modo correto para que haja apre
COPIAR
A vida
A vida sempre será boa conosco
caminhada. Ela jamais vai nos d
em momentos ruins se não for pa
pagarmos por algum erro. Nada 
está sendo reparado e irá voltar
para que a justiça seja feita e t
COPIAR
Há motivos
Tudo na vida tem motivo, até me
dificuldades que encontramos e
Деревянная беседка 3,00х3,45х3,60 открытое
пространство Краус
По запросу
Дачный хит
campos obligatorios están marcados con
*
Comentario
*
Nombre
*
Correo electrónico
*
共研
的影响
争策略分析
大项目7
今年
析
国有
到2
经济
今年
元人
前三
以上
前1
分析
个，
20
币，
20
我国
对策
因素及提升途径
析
------
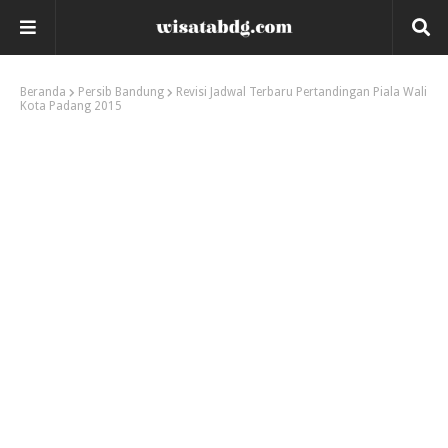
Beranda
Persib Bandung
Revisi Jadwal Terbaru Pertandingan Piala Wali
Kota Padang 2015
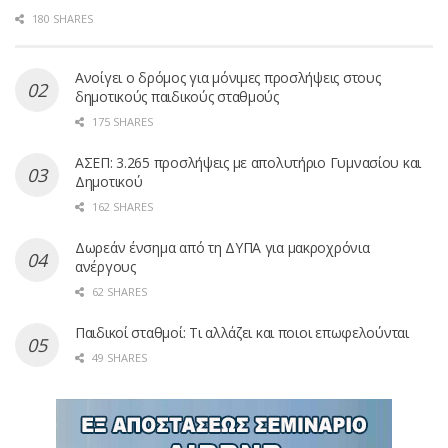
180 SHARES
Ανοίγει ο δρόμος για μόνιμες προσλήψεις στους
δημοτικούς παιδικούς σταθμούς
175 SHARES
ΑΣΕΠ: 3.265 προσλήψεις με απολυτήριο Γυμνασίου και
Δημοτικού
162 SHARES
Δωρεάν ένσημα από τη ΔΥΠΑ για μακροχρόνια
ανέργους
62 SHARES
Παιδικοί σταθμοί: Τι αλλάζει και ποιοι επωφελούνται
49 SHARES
------
*EXERCISE DETAILS*. Report every line in the material above that contains the string "SHARES", copying each line in full. Match case exactly.

*SOLUTION FOR THIS EXERCISE*.
180 SHARES
175 SHARES
162 SHARES
62 SHARES
49 SHARES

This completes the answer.